=== Task to carry out ===
Transcribe each record precisely; images stay out.

Extracted data entries
= Beginning of Section =
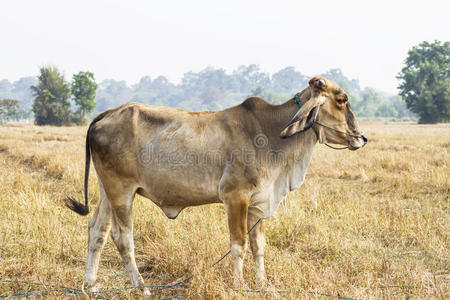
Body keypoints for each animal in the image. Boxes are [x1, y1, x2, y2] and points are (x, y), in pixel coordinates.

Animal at [66, 76, 366, 294]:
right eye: (342, 100)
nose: (361, 138)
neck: (271, 134)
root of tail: (107, 114)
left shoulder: (258, 203)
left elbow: (259, 246)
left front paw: (262, 285)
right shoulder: (235, 197)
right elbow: (238, 244)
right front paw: (239, 285)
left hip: (107, 191)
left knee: (97, 231)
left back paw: (91, 285)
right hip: (122, 192)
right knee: (123, 237)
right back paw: (141, 287)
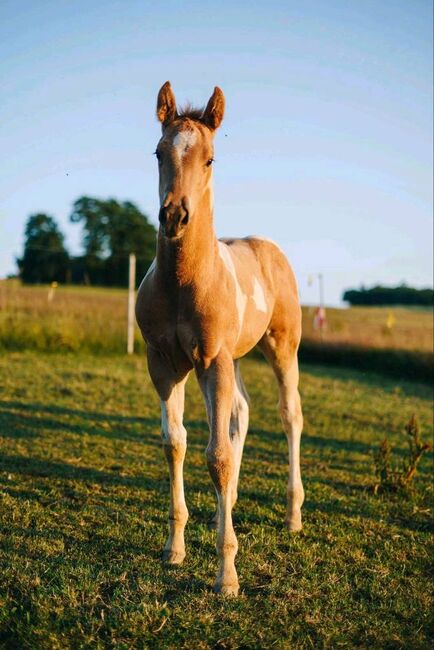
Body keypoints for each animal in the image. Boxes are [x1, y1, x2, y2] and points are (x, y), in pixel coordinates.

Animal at [136, 81, 306, 592]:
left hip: (280, 347)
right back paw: (225, 507)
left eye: (210, 158)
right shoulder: (165, 364)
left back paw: (293, 515)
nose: (174, 216)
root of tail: (268, 247)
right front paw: (175, 549)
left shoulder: (212, 361)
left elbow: (217, 457)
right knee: (241, 414)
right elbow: (176, 443)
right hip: (236, 356)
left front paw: (226, 576)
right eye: (158, 153)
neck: (184, 282)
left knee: (290, 416)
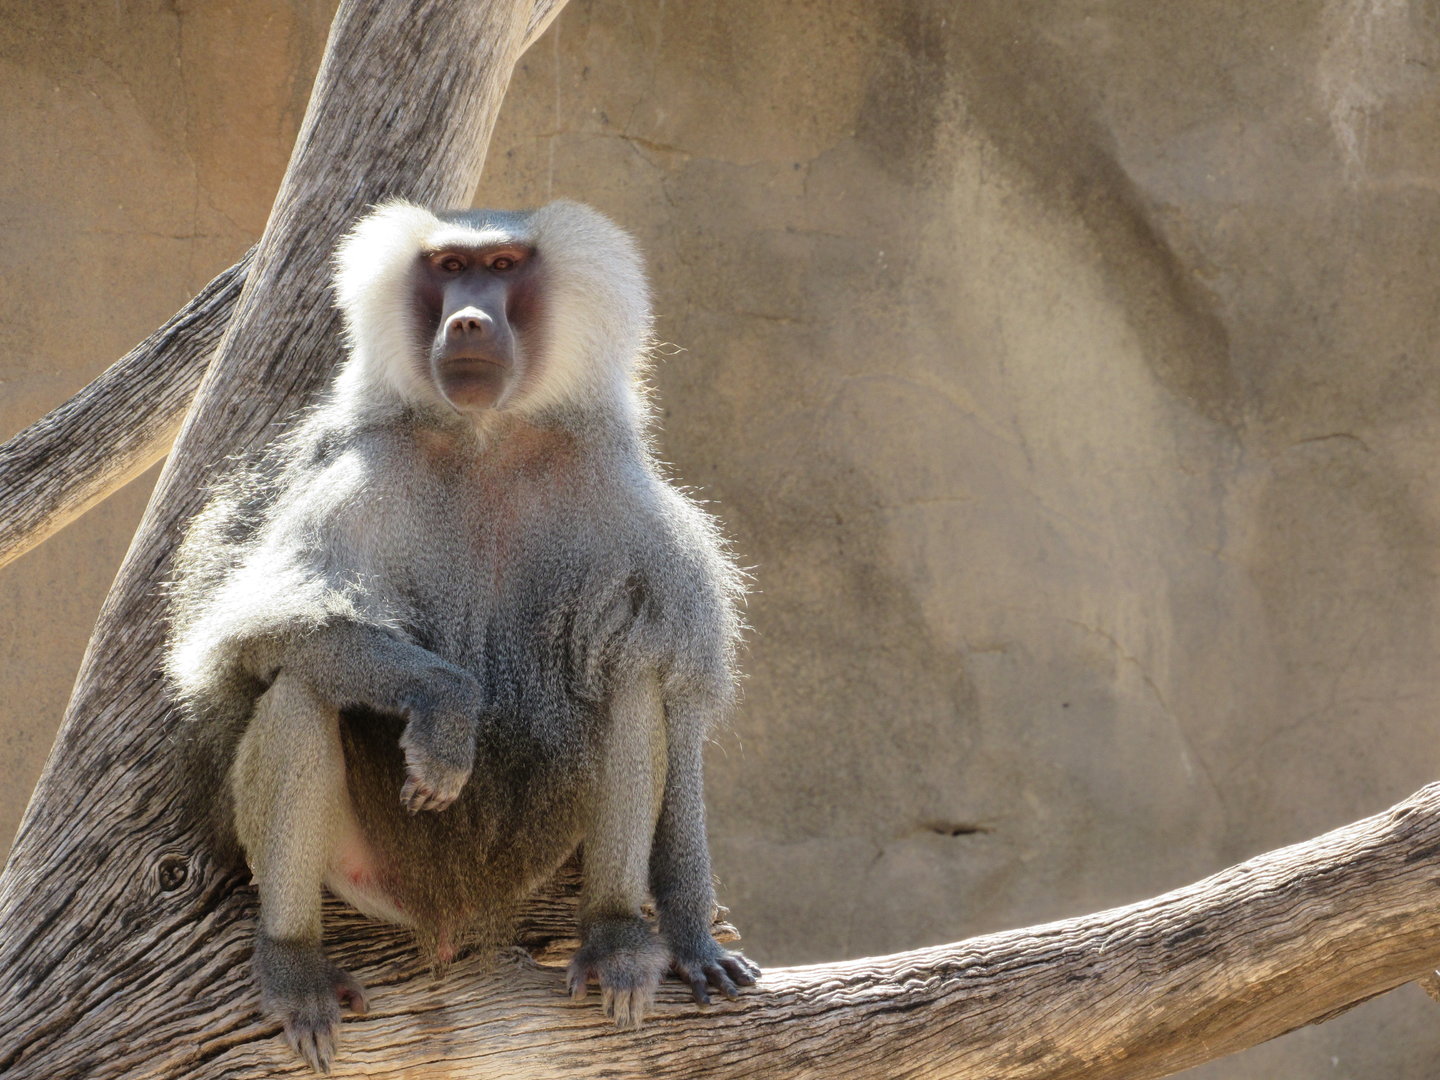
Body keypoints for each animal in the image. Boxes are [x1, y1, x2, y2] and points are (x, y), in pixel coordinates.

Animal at [165, 199, 759, 1072]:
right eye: (449, 268)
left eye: (504, 267)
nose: (469, 321)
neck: (490, 438)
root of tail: (451, 919)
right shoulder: (366, 473)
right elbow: (263, 630)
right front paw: (447, 715)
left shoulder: (625, 499)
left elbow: (671, 690)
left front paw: (691, 936)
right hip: (366, 874)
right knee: (303, 687)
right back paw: (292, 963)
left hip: (536, 855)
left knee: (628, 681)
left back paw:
= End of Section =
=== Task result ===
Body keypoints for each animal in the image. Boxes are [x1, y1, x2, y2] and points are (x, y), in pixel coordinates.

Animal at [66, 76, 366, 294]:
right eye: (342, 100)
nose: (361, 138)
neck: (271, 134)
root of tail: (107, 114)
left shoulder: (258, 203)
left elbow: (259, 246)
left front paw: (262, 285)
right shoulder: (235, 197)
right elbow: (238, 244)
right front paw: (239, 285)
left hip: (107, 191)
left knee: (97, 231)
left back paw: (91, 285)
right hip: (122, 192)
right knee: (123, 237)
right back paw: (141, 287)
Body keypoints for each animal in the image. Boxes are [x1, y1, x2, y2] and points are (x, y), in pixel coordinates.

Animal at [136, 81, 306, 592]:
left hip: (280, 347)
right back paw: (225, 507)
left eye: (210, 158)
right shoulder: (165, 364)
left back paw: (293, 515)
nose: (174, 216)
root of tail: (268, 247)
right front paw: (175, 549)
left shoulder: (212, 361)
left elbow: (217, 457)
right knee: (241, 414)
right elbow: (176, 443)
right hip: (236, 356)
left front paw: (226, 576)
right eye: (158, 153)
neck: (184, 282)
left knee: (290, 416)
Body keypoints for each animal in the image. Boxes are [x1, y1, x2, y2] and points are (x, y), in pixel coordinates.

Animal at [165, 199, 759, 1072]:
right eye: (449, 268)
left eye: (504, 267)
nose: (469, 321)
neck: (490, 438)
root of tail: (451, 919)
right shoulder: (366, 473)
right elbow: (263, 630)
right front paw: (447, 715)
left shoulder: (625, 499)
left elbow: (671, 690)
left front paw: (691, 936)
right hip: (366, 874)
right knee: (303, 687)
right back paw: (292, 963)
left hip: (536, 855)
left knee: (628, 681)
left back paw:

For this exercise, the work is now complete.